**EXERCISE PROMPT:**
Write out the stretch of lines below that begins at the line with "analysis of adenocarcinoma" and ends at the line with "protein shows weak", including both, exactly as given and nothing more.

**INFORMATION PROVIDED:**
^^^^^^^^^^^^^^^^

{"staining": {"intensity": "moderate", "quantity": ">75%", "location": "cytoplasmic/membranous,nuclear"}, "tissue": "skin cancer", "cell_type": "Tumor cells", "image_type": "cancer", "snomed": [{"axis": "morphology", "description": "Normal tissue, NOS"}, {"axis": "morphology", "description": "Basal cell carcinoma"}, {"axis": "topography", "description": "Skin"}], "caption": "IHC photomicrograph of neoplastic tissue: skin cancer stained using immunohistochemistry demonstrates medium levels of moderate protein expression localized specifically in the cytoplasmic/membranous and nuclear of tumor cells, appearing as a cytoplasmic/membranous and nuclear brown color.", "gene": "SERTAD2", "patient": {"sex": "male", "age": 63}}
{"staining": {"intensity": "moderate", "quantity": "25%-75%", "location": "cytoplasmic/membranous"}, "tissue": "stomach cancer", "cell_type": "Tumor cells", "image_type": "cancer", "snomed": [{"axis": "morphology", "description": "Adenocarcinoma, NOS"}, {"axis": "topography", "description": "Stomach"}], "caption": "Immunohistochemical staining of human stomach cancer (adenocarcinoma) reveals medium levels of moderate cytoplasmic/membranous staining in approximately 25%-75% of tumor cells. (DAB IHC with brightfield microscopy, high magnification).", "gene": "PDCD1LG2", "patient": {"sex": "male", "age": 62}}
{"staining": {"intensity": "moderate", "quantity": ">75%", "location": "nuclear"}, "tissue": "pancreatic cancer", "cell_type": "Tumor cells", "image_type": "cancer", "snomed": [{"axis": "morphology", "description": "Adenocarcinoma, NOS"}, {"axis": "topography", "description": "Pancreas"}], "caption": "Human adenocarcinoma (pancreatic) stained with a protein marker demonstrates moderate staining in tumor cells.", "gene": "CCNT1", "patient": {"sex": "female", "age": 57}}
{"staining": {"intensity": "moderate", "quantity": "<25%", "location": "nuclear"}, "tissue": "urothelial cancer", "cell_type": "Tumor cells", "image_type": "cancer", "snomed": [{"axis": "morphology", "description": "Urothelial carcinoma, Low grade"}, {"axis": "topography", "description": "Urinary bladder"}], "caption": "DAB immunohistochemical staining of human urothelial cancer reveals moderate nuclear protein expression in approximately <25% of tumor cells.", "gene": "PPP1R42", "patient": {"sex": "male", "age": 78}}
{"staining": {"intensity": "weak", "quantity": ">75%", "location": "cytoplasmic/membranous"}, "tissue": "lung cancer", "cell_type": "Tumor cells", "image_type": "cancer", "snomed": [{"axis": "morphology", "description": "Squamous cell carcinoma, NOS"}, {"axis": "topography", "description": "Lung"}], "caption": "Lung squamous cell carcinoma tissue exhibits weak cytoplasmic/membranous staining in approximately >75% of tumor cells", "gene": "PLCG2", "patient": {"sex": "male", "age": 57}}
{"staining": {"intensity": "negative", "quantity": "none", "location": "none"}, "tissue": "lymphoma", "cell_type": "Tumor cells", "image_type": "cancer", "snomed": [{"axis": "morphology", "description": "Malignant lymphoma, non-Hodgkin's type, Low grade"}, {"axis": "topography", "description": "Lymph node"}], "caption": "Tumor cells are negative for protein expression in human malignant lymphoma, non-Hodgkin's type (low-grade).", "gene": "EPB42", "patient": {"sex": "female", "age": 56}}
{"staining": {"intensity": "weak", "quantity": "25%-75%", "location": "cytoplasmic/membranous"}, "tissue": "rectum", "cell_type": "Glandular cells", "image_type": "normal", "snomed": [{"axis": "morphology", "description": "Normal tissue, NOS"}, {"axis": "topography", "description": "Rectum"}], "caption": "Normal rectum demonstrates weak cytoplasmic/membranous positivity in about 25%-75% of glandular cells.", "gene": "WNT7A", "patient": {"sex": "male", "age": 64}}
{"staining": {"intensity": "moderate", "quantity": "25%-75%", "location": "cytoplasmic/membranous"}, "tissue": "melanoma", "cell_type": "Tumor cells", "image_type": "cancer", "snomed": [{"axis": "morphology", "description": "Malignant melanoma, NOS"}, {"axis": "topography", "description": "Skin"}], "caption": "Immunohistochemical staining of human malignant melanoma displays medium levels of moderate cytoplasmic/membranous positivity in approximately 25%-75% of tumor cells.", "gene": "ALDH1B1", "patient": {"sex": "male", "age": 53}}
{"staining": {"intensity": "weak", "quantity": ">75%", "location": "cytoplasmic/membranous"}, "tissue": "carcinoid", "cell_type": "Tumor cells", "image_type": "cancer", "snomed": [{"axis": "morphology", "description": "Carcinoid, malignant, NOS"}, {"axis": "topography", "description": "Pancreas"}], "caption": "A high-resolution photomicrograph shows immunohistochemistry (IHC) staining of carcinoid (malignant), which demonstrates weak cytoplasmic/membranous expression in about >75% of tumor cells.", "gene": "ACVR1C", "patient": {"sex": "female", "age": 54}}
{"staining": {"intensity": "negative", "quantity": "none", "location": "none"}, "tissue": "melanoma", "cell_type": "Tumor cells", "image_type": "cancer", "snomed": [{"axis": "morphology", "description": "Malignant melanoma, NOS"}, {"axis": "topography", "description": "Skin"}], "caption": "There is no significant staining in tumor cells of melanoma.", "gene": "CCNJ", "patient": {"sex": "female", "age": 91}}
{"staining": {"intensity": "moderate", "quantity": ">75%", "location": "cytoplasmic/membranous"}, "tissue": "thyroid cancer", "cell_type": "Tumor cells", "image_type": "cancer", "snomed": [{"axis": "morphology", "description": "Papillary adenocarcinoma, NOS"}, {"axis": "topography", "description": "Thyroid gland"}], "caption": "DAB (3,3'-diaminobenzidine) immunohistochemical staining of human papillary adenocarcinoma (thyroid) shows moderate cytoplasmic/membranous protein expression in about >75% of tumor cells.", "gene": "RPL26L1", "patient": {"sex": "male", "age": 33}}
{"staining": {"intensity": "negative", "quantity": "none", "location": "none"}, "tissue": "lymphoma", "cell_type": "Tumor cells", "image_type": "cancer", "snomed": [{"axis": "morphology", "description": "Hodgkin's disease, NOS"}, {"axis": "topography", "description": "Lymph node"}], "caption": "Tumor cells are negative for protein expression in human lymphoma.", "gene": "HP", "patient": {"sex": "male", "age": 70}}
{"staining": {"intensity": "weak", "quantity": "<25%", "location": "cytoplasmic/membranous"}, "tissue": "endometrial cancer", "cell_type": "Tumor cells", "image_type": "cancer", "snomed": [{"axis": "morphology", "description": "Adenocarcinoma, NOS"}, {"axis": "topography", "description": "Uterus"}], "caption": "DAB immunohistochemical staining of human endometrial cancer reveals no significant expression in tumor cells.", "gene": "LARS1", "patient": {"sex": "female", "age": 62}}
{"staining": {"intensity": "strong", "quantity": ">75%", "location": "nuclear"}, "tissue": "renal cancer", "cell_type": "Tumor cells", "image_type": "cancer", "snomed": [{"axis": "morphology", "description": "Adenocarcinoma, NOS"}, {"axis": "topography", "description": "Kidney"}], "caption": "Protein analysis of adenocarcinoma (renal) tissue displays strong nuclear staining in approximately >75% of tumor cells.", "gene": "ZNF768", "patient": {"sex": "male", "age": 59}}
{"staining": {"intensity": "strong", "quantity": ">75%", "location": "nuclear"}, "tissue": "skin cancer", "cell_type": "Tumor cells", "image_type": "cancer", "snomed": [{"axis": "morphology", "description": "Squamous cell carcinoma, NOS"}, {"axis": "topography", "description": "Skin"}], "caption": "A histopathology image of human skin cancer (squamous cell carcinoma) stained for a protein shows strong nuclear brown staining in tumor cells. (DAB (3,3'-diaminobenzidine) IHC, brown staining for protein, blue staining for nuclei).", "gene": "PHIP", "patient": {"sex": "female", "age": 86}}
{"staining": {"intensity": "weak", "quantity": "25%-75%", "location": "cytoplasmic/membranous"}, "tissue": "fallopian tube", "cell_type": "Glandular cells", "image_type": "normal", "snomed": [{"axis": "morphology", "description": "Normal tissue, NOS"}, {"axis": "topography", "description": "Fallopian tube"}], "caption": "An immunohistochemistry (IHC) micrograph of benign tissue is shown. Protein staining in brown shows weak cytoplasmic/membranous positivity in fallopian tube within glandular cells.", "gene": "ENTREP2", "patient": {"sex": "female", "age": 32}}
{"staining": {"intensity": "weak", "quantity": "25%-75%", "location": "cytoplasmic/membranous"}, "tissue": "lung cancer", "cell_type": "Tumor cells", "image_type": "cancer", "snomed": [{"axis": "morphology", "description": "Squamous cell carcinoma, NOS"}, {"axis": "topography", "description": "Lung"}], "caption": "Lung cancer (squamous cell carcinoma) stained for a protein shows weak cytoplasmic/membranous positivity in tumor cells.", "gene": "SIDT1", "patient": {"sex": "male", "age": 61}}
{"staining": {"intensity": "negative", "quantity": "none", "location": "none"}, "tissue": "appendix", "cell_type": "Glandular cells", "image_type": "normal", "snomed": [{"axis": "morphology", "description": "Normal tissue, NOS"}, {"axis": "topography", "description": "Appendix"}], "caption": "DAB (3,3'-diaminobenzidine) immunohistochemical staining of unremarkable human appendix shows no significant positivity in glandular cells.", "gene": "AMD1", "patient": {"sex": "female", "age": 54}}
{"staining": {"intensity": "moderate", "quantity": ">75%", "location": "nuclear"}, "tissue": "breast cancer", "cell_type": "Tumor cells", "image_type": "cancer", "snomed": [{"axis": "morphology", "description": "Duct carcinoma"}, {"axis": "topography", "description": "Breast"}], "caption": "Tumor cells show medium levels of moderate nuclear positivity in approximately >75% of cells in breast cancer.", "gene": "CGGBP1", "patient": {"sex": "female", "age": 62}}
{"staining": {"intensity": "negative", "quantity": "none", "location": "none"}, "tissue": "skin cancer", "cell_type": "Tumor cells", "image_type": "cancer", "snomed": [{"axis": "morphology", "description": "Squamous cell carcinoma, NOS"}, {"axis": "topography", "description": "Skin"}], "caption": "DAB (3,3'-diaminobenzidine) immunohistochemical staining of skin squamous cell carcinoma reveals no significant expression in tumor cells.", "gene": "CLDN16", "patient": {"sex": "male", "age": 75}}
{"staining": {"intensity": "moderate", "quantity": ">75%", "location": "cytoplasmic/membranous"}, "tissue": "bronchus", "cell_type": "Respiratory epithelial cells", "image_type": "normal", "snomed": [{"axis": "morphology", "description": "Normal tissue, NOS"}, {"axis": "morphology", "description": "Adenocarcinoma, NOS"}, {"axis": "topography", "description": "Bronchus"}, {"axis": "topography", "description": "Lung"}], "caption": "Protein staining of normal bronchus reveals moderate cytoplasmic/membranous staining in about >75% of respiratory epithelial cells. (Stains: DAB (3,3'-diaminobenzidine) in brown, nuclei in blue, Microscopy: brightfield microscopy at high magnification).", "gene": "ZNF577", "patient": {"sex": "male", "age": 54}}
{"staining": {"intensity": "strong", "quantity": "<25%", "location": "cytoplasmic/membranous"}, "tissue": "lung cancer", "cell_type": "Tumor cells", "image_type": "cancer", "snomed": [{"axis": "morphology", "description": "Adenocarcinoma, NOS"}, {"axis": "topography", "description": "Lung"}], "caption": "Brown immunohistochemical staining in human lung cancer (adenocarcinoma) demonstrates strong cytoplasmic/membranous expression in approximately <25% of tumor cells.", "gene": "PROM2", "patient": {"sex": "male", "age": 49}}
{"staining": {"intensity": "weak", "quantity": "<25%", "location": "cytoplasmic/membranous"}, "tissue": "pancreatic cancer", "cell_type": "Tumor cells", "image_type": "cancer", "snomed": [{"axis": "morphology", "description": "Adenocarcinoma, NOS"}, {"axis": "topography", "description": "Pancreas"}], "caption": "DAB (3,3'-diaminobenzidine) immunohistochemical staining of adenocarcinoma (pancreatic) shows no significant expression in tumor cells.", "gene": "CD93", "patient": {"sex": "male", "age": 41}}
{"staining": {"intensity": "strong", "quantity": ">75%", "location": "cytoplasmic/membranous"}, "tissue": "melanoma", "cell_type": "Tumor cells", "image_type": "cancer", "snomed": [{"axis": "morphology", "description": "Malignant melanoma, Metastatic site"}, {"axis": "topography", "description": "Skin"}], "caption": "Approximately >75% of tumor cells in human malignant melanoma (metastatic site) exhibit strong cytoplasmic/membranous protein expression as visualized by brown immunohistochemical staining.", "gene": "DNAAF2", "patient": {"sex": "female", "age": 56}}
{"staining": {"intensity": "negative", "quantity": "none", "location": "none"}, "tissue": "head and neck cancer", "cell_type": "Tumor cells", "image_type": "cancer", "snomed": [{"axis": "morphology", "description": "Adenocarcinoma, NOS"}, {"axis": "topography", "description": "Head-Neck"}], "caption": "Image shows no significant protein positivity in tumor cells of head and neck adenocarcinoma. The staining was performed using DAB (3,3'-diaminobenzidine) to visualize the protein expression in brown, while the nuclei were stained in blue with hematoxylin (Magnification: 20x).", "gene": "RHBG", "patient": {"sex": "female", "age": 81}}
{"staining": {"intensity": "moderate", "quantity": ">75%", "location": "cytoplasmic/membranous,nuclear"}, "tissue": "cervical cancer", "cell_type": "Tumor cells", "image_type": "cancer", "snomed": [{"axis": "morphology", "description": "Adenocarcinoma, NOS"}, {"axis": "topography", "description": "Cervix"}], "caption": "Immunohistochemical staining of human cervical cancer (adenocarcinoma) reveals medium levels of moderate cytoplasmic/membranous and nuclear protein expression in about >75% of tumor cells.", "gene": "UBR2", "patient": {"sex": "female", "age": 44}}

^^^^^^^^^^^^^^^^

**EXERCISE RESULT:**
{"staining": {"intensity": "strong", "quantity": ">75%", "location": "nuclear"}, "tissue": "renal cancer", "cell_type": "Tumor cells", "image_type": "cancer", "snomed": [{"axis": "morphology", "description": "Adenocarcinoma, NOS"}, {"axis": "topography", "description": "Kidney"}], "caption": "Protein analysis of adenocarcinoma (renal) tissue displays strong nuclear staining in approximately >75% of tumor cells.", "gene": "ZNF768", "patient": {"sex": "male", "age": 59}}
{"staining": {"intensity": "strong", "quantity": ">75%", "location": "nuclear"}, "tissue": "skin cancer", "cell_type": "Tumor cells", "image_type": "cancer", "snomed": [{"axis": "morphology", "description": "Squamous cell carcinoma, NOS"}, {"axis": "topography", "description": "Skin"}], "caption": "A histopathology image of human skin cancer (squamous cell carcinoma) stained for a protein shows strong nuclear brown staining in tumor cells. (DAB (3,3'-diaminobenzidine) IHC, brown staining for protein, blue staining for nuclei).", "gene": "PHIP", "patient": {"sex": "female", "age": 86}}
{"staining": {"intensity": "weak", "quantity": "25%-75%", "location": "cytoplasmic/membranous"}, "tissue": "fallopian tube", "cell_type": "Glandular cells", "image_type": "normal", "snomed": [{"axis": "morphology", "description": "Normal tissue, NOS"}, {"axis": "topography", "description": "Fallopian tube"}], "caption": "An immunohistochemistry (IHC) micrograph of benign tissue is shown. Protein staining in brown shows weak cytoplasmic/membranous positivity in fallopian tube within glandular cells.", "gene": "ENTREP2", "patient": {"sex": "female", "age": 32}}
{"staining": {"intensity": "weak", "quantity": "25%-75%", "location": "cytoplasmic/membranous"}, "tissue": "lung cancer", "cell_type": "Tumor cells", "image_type": "cancer", "snomed": [{"axis": "morphology", "description": "Squamous cell carcinoma, NOS"}, {"axis": "topography", "description": "Lung"}], "caption": "Lung cancer (squamous cell carcinoma) stained for a protein shows weak cytoplasmic/membranous positivity in tumor cells.", "gene": "SIDT1", "patient": {"sex": "male", "age": 61}}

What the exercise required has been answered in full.